■ DATA TO PROCESS ■

——

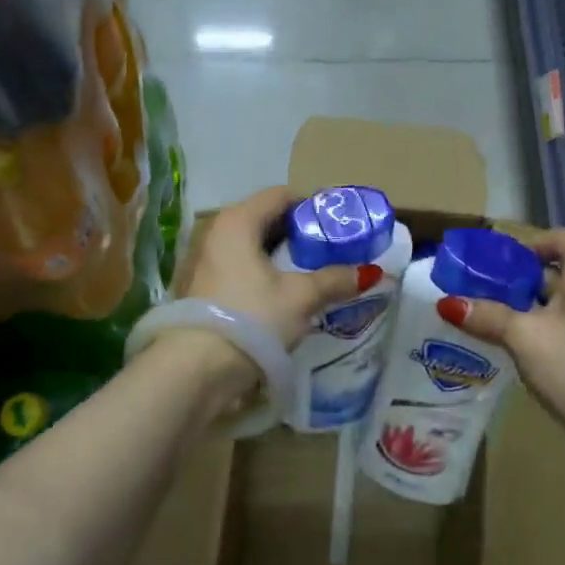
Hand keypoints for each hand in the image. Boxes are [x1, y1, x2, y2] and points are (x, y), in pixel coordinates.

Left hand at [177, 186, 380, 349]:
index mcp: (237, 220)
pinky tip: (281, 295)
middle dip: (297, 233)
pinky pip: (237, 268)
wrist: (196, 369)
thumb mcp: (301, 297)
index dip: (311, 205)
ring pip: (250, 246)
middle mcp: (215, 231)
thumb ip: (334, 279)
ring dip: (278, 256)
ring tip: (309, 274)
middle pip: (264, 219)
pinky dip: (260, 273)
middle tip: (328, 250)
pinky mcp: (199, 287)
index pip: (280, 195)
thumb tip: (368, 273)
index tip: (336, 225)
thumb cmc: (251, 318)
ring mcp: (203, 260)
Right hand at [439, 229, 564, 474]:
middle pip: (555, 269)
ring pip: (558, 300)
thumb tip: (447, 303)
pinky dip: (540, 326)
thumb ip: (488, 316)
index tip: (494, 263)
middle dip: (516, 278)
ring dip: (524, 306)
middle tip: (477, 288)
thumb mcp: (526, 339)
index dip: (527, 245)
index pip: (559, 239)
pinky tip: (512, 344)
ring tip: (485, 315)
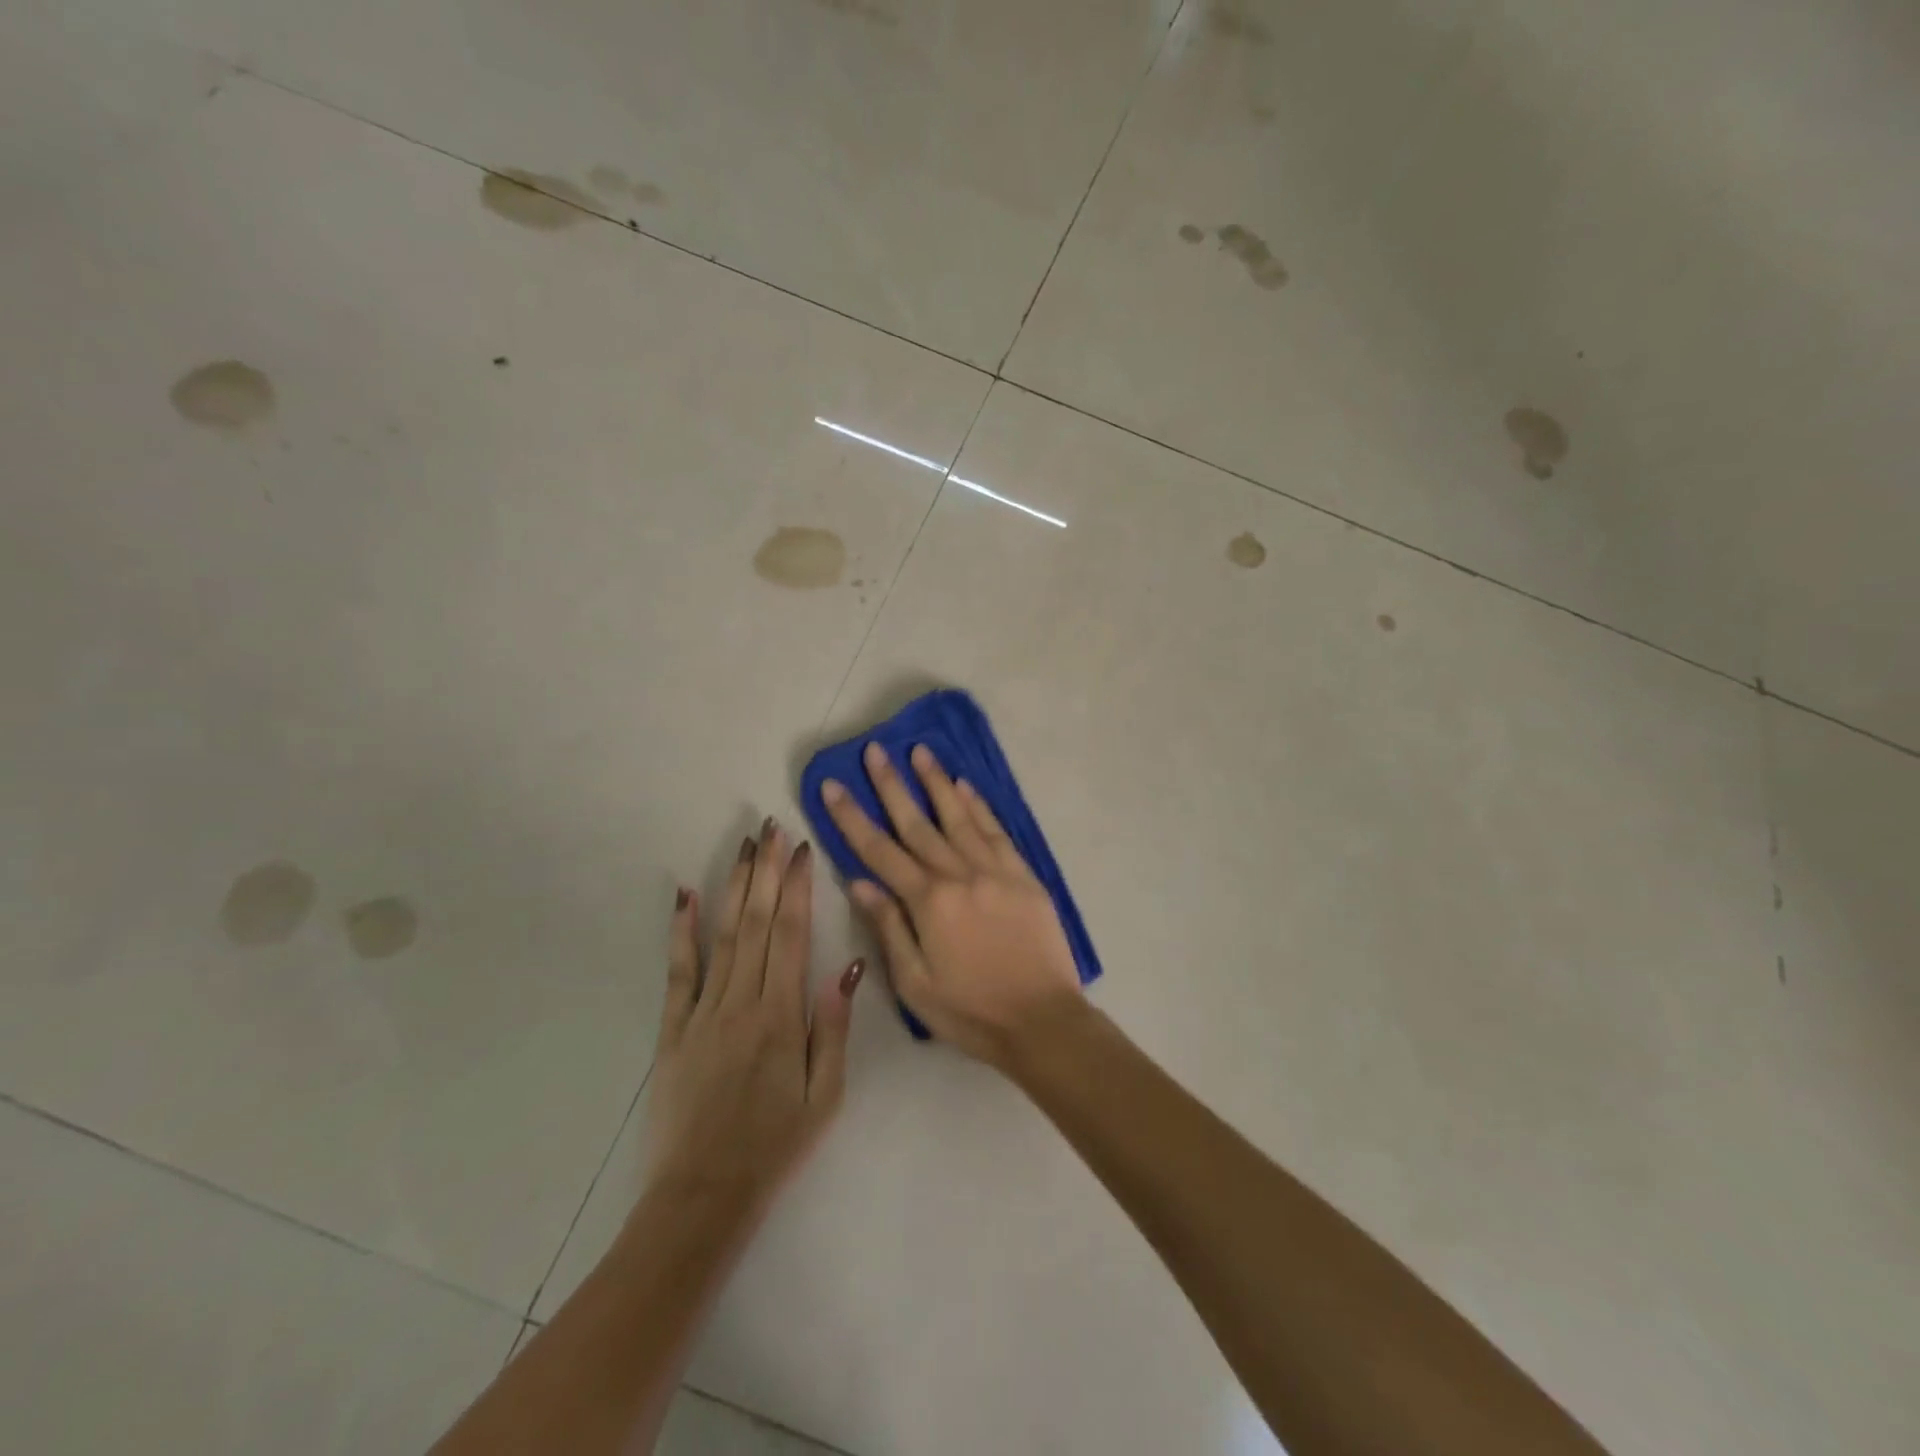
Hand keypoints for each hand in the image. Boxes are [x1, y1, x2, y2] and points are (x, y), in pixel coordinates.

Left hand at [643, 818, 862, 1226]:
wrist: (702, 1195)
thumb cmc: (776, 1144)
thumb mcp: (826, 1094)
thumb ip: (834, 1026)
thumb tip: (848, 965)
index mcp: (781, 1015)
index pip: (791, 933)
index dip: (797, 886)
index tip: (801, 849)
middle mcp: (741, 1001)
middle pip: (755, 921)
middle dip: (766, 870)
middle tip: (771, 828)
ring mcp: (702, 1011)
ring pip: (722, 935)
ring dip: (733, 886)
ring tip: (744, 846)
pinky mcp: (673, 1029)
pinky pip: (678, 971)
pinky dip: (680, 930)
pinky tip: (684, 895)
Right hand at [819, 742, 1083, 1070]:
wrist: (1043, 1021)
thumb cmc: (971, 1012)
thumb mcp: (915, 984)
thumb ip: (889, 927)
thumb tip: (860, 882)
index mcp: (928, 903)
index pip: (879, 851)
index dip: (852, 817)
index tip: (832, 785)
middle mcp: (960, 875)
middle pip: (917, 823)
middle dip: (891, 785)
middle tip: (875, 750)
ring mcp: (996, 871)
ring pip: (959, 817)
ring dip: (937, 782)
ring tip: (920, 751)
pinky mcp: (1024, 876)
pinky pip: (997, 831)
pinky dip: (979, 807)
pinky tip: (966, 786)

——

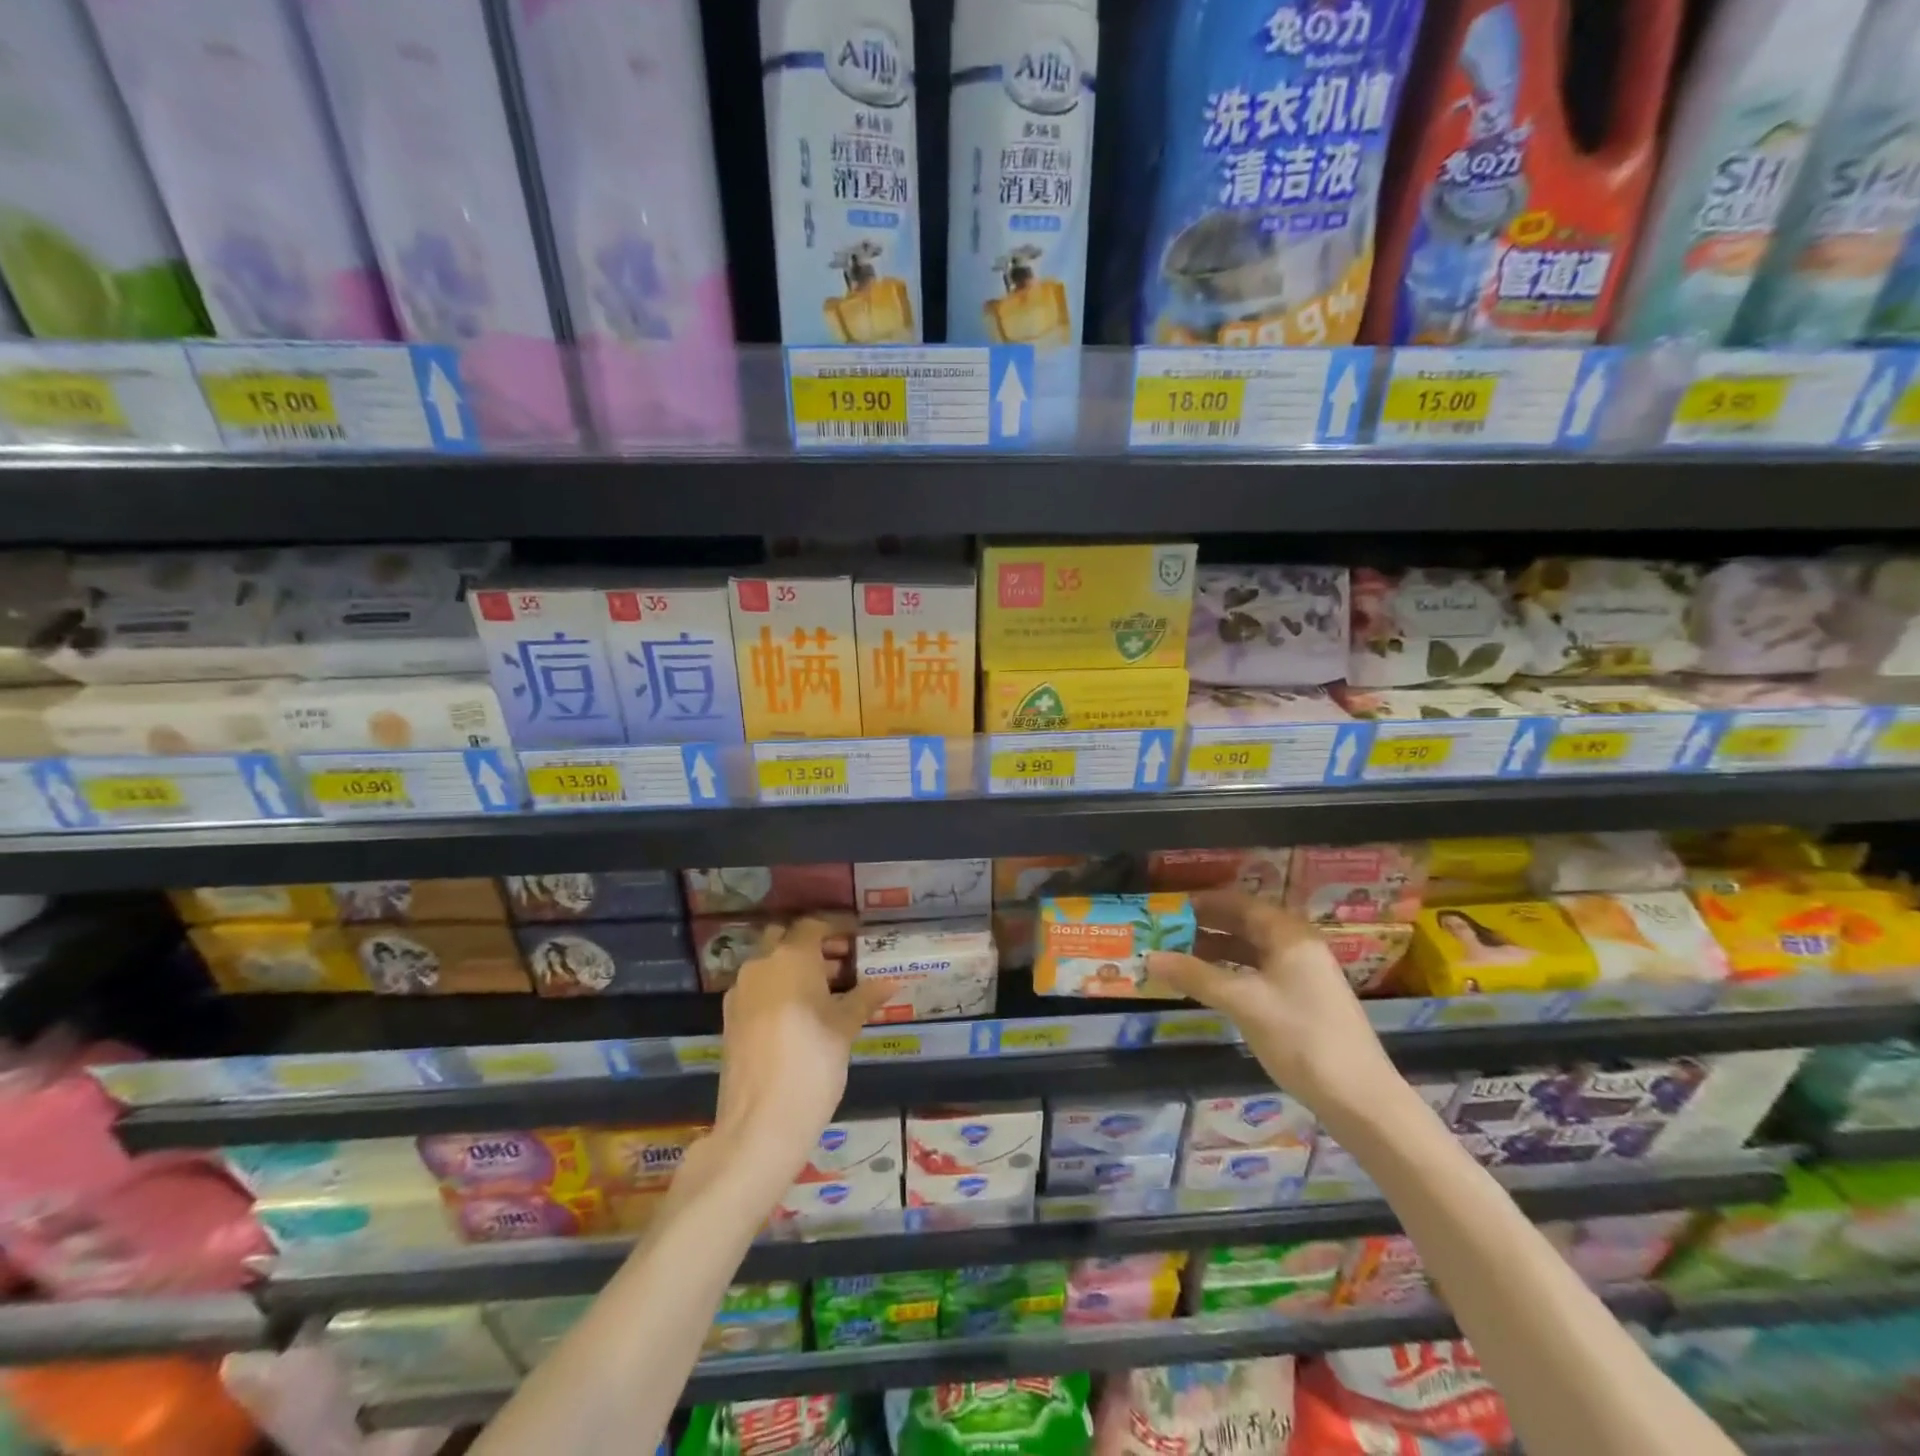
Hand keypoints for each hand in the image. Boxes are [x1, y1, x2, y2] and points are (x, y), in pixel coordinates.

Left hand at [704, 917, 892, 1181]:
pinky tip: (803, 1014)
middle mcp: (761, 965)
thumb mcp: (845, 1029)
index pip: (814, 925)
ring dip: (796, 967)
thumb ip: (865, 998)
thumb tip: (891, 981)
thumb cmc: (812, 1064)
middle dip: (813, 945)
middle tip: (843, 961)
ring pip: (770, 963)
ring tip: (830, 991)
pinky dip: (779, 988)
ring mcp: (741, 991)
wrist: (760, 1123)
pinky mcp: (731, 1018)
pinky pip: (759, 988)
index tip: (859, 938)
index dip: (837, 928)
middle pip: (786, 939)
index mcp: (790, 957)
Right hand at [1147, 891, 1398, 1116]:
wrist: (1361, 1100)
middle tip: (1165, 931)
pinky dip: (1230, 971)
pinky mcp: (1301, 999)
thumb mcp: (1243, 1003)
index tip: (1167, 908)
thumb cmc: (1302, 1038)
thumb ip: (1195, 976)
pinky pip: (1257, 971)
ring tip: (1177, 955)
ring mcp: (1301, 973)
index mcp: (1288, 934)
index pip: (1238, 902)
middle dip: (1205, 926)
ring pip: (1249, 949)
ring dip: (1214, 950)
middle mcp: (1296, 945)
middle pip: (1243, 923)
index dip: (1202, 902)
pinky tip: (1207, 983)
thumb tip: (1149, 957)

——

■ YOUR ASSIGNMENT ■
Every line of the material that holds "Left" should be copied out as the answer.

■ ANSWER FOR THE TASK ■
Left hand at [177, 186, 380, 349]:
Left hand at [643, 818, 862, 1226]:
Left hand at [704, 917, 892, 1181]:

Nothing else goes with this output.